The fallout from the Richmond race fixing scandal that has NASCAR reeling in recent weeks continues with no clear signs of it abating in the near future.
NAPA Auto Parts, which has been a long-time sponsor, announced last week that it was terminating its agreement with Michael Waltrip Racing on the Toyota of Martin Truex Jr.
In announcing the end of the sponsorship agreement, company officials said NAPA always is supportive of fair play, thus the race-fixing move by MWR to get Truex into the Sprint Cup Chase for the Championship resulted in a loss of financial backing.

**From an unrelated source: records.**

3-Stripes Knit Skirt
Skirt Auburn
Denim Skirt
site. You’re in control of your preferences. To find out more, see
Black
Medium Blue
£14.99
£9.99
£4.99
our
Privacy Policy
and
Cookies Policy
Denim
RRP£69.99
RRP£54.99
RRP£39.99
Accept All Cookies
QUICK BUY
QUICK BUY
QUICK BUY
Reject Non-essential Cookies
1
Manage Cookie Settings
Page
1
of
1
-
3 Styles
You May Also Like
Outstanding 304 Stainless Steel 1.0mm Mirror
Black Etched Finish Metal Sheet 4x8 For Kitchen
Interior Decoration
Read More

With just months before the start of testing for the 2014 season, it appears certain that MWR’s No. 56 Toyota will not have sponsorship. It seems hard to image that any company wants to be associated with a racing team with a long history of breaking the rules.

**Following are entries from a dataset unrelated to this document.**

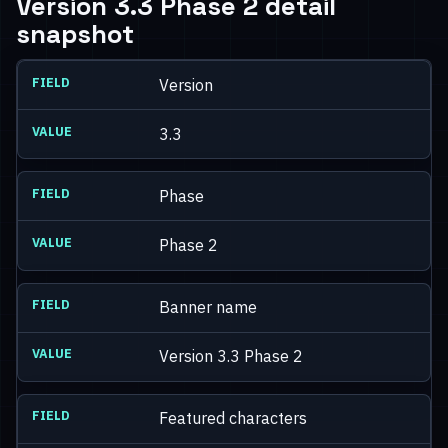
Version 3.3 Phase 2 detail
snapshot
Version
3.3
Phase
Phase 2
Banner name
Version 3.3 Phase 2
Featured characters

Truex is now hunting for a ride with another team, but sponsorship will continue to be the issue. Does anyone really believe that Truex didn’t know what teammates Clint Bowyer and Brian Vickers were doing in the closing stages of the Richmond race to get him a Chase berth?

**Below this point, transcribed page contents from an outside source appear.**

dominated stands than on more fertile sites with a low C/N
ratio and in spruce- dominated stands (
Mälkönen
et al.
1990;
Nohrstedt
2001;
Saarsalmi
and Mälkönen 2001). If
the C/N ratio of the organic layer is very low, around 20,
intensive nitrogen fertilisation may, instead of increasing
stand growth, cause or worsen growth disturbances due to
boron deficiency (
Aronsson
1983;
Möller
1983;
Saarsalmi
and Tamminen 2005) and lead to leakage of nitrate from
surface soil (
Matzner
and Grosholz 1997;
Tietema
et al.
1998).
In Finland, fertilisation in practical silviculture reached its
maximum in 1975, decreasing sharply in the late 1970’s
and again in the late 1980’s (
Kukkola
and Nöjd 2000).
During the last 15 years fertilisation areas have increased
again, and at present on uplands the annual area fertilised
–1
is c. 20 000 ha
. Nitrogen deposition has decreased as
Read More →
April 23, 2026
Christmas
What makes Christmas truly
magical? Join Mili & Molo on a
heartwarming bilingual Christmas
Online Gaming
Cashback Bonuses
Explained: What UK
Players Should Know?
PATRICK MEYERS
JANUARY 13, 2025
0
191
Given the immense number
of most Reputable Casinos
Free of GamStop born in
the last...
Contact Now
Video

How long will it be before Five Hour Energy announces it will not return as a sponsor for Bowyer in 2014?
For Little Mikey, the wheels are falling off his Toyotas and the only person he has to blame is the one in the mirror. When you’re the owner and the boss, the buck stops with you.
While all this has been taking place, Matt Kenseth is showing why he should be the 2014 champion. With a series-leading seven wins, three more than Jimmie Johnson and Kyle Busch, Kenseth should be pulling away from the pack. Yet, all he has to show for two wins in the first two Chase races is a 14-point lead over Busch and 18 points over Johnson. The problem is there is no real point incentive to finish first in NASCAR races, a real flaw in the Chase.